▶ About this exercise: Show every line of the material below that contains the word "just", matching case exactly.

▶ Excerpted data:
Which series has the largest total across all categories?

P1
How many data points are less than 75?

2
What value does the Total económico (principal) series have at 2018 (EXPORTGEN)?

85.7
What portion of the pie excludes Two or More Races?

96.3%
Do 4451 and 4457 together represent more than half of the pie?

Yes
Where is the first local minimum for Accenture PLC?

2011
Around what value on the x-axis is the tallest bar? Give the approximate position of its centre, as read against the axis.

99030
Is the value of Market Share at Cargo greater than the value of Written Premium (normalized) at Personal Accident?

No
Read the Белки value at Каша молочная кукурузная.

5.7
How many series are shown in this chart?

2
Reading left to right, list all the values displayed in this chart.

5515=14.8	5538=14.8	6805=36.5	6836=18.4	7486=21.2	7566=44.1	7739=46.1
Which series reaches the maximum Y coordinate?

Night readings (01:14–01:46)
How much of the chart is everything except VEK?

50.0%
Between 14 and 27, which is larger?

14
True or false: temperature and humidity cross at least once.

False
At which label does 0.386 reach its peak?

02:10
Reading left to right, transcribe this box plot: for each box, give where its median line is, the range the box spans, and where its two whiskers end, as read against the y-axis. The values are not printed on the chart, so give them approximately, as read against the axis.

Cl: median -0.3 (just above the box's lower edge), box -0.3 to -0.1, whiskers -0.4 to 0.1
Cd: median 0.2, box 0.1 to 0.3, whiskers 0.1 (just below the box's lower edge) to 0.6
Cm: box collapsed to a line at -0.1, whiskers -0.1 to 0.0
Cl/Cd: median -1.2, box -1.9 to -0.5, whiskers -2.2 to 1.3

▶ Solution to this task:
Cl: median -0.3 (just above the box's lower edge), box -0.3 to -0.1, whiskers -0.4 to 0.1
Cd: median 0.2, box 0.1 to 0.3, whiskers 0.1 (just below the box's lower edge) to 0.6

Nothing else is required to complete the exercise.